Scott, with Woods’ former caddie Steve Williams now on his bag permanently, played the par-70 Firestone layout without a bogey, firing eight birdies to take the lead in the elite World Golf Championships event.
Day, who tied for second with Scott at the Masters in April, played in the morning when the course was at its most receptive and had seven birdies in his bogey-free round.
American Nick Watney, who won the World Golf Championships event at Doral this year, was third with a 65 despite a bogey at the final hole.
He was followed by a group of nine players on 66: South Africa’s Rory Sabbatini, Denmark’s Thomas Bjorn, Scotland’s Martin Laird, Korea’s Kyung-tae Kim, Spain’s Pablo Larrazabal and Americans Stewart Cink, Brandt Snedeker, D.A. Points and Ryan Moore.

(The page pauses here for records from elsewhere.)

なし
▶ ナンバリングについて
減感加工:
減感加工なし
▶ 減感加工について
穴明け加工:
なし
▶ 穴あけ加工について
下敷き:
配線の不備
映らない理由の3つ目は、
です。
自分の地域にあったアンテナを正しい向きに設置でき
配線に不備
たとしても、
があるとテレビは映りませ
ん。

But the player drawing the most attention was undeniably Woods, who teed it up in competition for the first time since limping out of the Players Championship on May 12.
Woods admitted he was nervous, but showed no sign that he was troubled by the left knee strain and Achilles tendon injury that he first suffered in April at the Masters.

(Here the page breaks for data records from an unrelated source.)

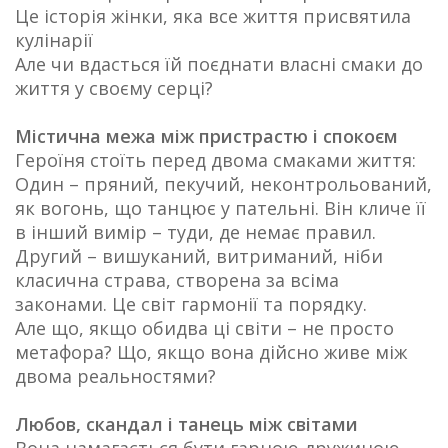
Це історія жінки, яка все життя присвятила
кулінарії
Але чи вдасться їй поєднати власні смаки до
життя у своєму серці?
Містична межа між пристрастю і спокоєм
Героїня стоїть перед двома смаками життя:
Один – пряний, пекучий, неконтрольований,
як вогонь, що танцює у пательні. Він кличе її
в інший вимір – туди, де немає правил.
Другий – вишуканий, витриманий, ніби
класична страва, створена за всіма
законами. Це світ гармонії та порядку.
Але що, якщо обидва ці світи – не просто
метафора? Що, якщо вона дійсно живе між
двома реальностями?
Любов, скандал і танець між світами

He carded a two-under 68 that put him in a group of 14 players sharing 18th place.
“I hadn’t really gone at it yet until basically today, just kind of plodding away, just kind of hitting shots,” Woods said. “Today was just, let’s go, let’s go play, just put everything aside and let’s go give it a go and try to post a low number.”
Woods, who played his last complete round at the Masters in April, posted his lowest opening round of the year and said he would be even better prepared mentally on Friday.
“I’ve got the competitive feel now,” he said. “I know what it feels like to get into the flow of the round, the rhythm of playing and walking, and just the flow of playing tournament golf, which is way different than zipping around in shorts and a cart.”
Scott’s round matched his career-low, but he said his new caddie wasn’t too impressed.
Williams carried Woods’ clubs for all of his seven victories at Firestone. That included his 2000 triumph, when he had a record total of 259 to win by 11 shots.
“He didn’t think it was a big deal to shoot 62,” Scott noted. “It was normal.”
Day went out in the overcast morning conditions and grabbed the clubhouse lead on 63, capping his round with a birdie.
“It felt like it was a boring kind of a game,” Day said. “It was down the middle, on the green, and every two or three holes was a birdie, which was nice.”
Scott, starting in the afternoon, saw the low scores and decided on an aggressive strategy. His first birdie came at the par-five second hole. After birdies at six, eight and 10, he added three in a row from the 13th and one more for good measure at 17.
“I just feel like I need to get myself in these things from Thursday, show up and go, not show up and see how you get on the first nine,” Scott said.
“I feel like that’s a good way for me to go because I’m hitting the ball well, and I feel really confident on the greens. It was green light and just attack.”